Kurzinfo zur Geschichte von Theresienstadt/Terezín
Theresienstadt wurde während der Regierungszeit Kaiser Josephs II. ab 1780 als Garnisonstadt erbaut. Benannt wurde sie nach Maria Theresia, der Mutter von Joseph II. Sie sollte die nordwestlichen Zugänge Böhmens gegenüber militärischen Angriffen aus Preußen schützen.
1882 erfolgte der Erlass über die Aufhebung des Festungsstatus der Stadt. In der Stadt verblieb eine kleine Garnison, für die elf Kasernen zur Verfügung standen. Nach dem Ende des 1. Weltkrieges wurde Terezín, wie Theresienstadt nun offiziell hieß, Garnisonsstadt für die neue tschechoslowakische Armee.

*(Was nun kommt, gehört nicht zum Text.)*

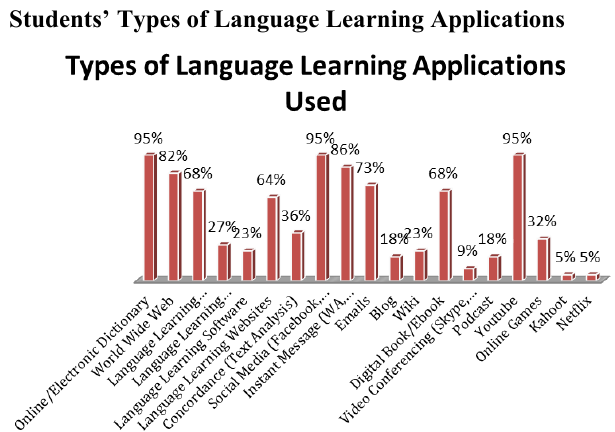
FIGURE 2 | Learning Applications Used by Students in Language Learning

Im Juni 1940 begannen die Nazis aus Theresienstadt ein Konzentrationslager zu machen. In der »Kleinen Festung« richteten sie ein Gefängnis der Gestapo ein, in dem tschechische Oppositionelle, Mitglieder des Widerstandes gegen die Besatzung und Kriegsgefangene eingesperrt wurden.
Im November 1941 entstand das »Ghetto Theresienstadt« - ein Sammel- und Durchgangslager zunächst vor allem für die jüdische Bevölkerung Böhmens und Mährens. Nach der Wannseekonferenz wurden seit 1942 auch alte oder als prominent geltende Juden und Jüdinnen aus Deutschland und anderen besetzten europäischen Ländern in das Lager deportiert. In der NS-Propaganda im Deutschen Reich wurde Theresienstadt zum »Altersghetto« verklärt und während einer kurzen Phase als angebliche »jüdische Mustersiedlung« verschiedenen ausländischen BesucherInnen vorgeführt.
Nach dem Zweiten Weltkrieg wurde die Tschechoslowakische Republik (ČSR) wiederhergestellt und in der »Kleinen Festung« das tschechische »Internierungslager der Kleinen Festung Theresienstadt« eingerichtet. In diesem Lager wurden bis 1948 Personen inhaftiert, die aus der Tschechoslowakei vertrieben werden sollten, zumeist deutschsprachige TschechInnen.
Ab Juni 1946 kehrten die ersten tschechischen BewohnerInnen nach Theresienstadt/Terezín zurück.
Ab 1948 übernahmen die KommunistInnen die Macht. Durch die Verfassung von 1960 wurde die ČSR in Tschechoslowakische Sozialistische Republik (ČSSR) umbenannt und der kommunistische Führungsanspruch festgeschrieben. In der offiziellen Ideologie der ČSSR wurde über 40 Jahre das von den Nationalsozialisten okkupierte Theresienstadt hauptsächlich mit der »Kleinen Festung« in Verbindung gebracht, wo das Gestapogefängnis untergebracht war. Bewahrt wurde praktisch nur das Andenken an die kommunistischen Häftlinge. Die Tatsache, dass in der benachtbarten Stadt Terezín (Theresienstadt) während des 2. Weltkrieges ein »Judenghetto« bestand, wurde nur beiläufig erwähnt.
Mit der Errichtung der Tschechischen und Slowakischen Föderativen Republik (ČSFR von 1990 bis 1992) und ab 1992 mit der Tschechischen Republik veränderte sich auch die Arbeit der Gedenkstätte.
Heute leben etwa 3000 EinwohnerInnen in Terezín. Einige Gebäude der Stadt und die »Kleine Festung« bilden die »Gedenkstätte Theresienstadt«.